The CLOCKSS Archive is a dark archive of e-journal and e-book content, jointly managed by publishers and libraries, implemented using the LOCKSS technology and operated on behalf of the CLOCKSS not-for-profit by the LOCKSS team at the Stanford Library. For well over a year the LOCKSS team and CLOCKSS management have been preparing for and undergoing the Trustworthy Repositories Audit and Certification (TRAC) process for the CLOCKSS Archive with the Center for Research Libraries (CRL).
CRL just released the Certification Report on the CLOCKSS Archive. I'm happy to report that our work was rewarded with an overall score that equals the previous best, and the first ever perfect score in the "Technologies, Technical Infrastructure, Security" category.
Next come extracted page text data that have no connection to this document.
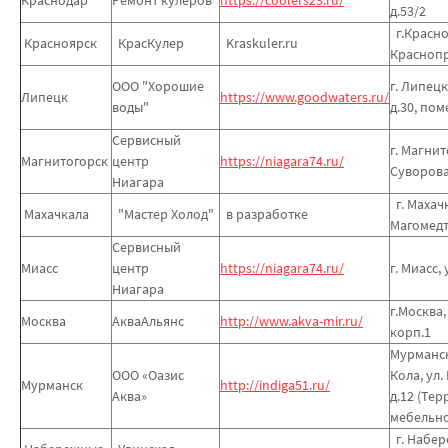
д.53/2
г.Красно
Красноярск
КрасКулер
Kraskuler.ru
Краснопр
ООО "Хорошие
г. Липецк
Липецк
https://www.goodwaters.ru/
воды"
д.30, по
Сервисный
г. Магнит
Магнитогорск
центр
https://niagara74.ru/
Суворова,
Ниагара
г. Махачк
Махачкала
"Мастер Холод"
в разработке
Магомедт
Сервисный
Миасс
центр
https://niagara74.ru/
г. Миасс, 
Ниагара
г.Москва,
Москва
АкваАльянс
http://www.akva-mir.ru/
корп.1
Мурманск
ООО «Оазис
Кола, ул
Мурманск
http://indiga51.ru/
Аква»
д.12 (Те
мебельн
г. Набер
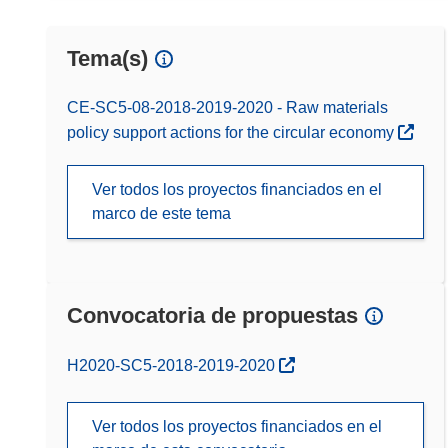
Tema(s)
CE-SC5-08-2018-2019-2020 - Raw materials
policy support actions for the circular economy
Ver todos los proyectos financiados en el
marco de este tema
Convocatoria de propuestas
(se abrirá en una nueva ventana)
H2020-SC5-2018-2019-2020
Ver todos los proyectos financiados en el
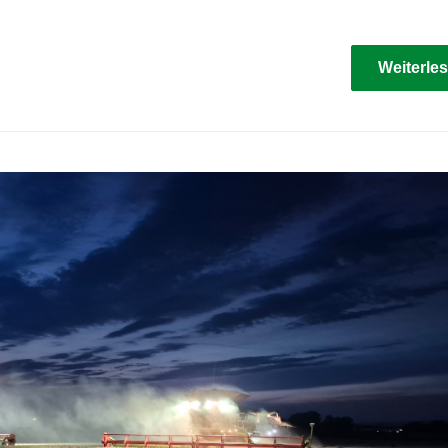
Weiterle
We are grateful for this wonderful endorsement of the LOCKSS technology.
In the interests of transparency the LOCKSS team have released all the non-confidential documentation submitted during the audit process. As you will see, there is a lot of it. What you see at the link is not exactly what we submitted. It has been edited to correct errors and obscurities we found during the audit, and to add material from the confidential part of the submission that we decided was not really confidential. These documents will continue to be edited as the underlying reality changes, to keep them up-to-date and satisfy one of the on-going requirements of the certification.
This is just a news item. In the near future I will follow up with posts describing the process of being audited, what we did to make the process work, and the lessons we learned that may be useful for future audits.
Update: the post describing the audit process is here and the post discussing the lessons to be drawn is here.
Thank you very much for opening your documentation! This will be an enormously useful classroom tool.
David I was referred to you as an expert on bit rot. Given today's raid 10/6 technologies is it really a concern
Jack, at scale some bit rot is simply unavoidable. You can have more or less, depending on how much you want to spend, but you cannot have none. For details, see my series of posts and publications on A Petabyte for a Century. And don't get fooled by the hype around the various claims for quasi-immortal media.
I guess my question remains the same. Given all the checks and balances of RAID 5/6/10 - it still of course occurs - it's just as far as I am "sold" - these technologies use checksums, parity, auto-correction - so data loss due to bit rot/ media failure etc is mostly a thing of the past
Jack, its your data. You decide how much you want to spend reducing the probability of bit rot, but no matter how much you spend the probability of rot will not be zero. And if you have a lot of data and want to keep it for a long time achievable levels of reliability, such as S3's eleven nines, are not sufficient to let you ignore the possibility.